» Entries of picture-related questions
***

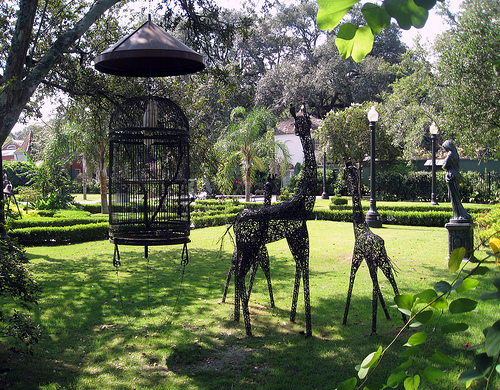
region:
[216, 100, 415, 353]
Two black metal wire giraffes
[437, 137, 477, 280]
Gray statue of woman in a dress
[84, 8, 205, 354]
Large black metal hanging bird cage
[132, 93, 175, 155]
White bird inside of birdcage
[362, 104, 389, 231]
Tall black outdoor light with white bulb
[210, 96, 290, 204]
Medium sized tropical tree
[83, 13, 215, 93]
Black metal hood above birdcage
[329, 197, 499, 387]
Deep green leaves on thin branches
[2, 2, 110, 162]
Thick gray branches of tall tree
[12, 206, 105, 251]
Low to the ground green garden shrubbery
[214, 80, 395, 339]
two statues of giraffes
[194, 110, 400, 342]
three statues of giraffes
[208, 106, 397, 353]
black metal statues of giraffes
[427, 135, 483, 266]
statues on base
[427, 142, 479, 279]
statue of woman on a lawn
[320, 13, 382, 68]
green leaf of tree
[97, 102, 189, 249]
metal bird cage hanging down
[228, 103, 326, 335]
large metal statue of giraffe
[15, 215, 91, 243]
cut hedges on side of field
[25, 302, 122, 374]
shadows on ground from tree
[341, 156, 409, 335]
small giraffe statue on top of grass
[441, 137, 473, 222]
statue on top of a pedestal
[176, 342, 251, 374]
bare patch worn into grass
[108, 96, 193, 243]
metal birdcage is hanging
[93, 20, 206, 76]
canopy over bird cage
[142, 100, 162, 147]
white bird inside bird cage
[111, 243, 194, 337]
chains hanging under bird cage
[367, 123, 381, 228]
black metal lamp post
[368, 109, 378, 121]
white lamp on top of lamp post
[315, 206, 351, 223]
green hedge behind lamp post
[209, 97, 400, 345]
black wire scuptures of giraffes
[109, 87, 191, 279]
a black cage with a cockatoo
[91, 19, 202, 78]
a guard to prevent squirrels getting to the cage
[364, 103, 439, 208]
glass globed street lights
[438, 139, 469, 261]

***

» Task statement
Please copy out the lines above without any changes, everything from the line containing "[208, 106, 397, 353]" down to the line containing "statue on top of a pedestal", with both of those lines included.

» Solved problem
[208, 106, 397, 353]
black metal statues of giraffes
[427, 135, 483, 266]
statues on base
[427, 142, 479, 279]
statue of woman on a lawn
[320, 13, 382, 68]
green leaf of tree
[97, 102, 189, 249]
metal bird cage hanging down
[228, 103, 326, 335]
large metal statue of giraffe
[15, 215, 91, 243]
cut hedges on side of field
[25, 302, 122, 374]
shadows on ground from tree
[341, 156, 409, 335]
small giraffe statue on top of grass
[441, 137, 473, 222]
statue on top of a pedestal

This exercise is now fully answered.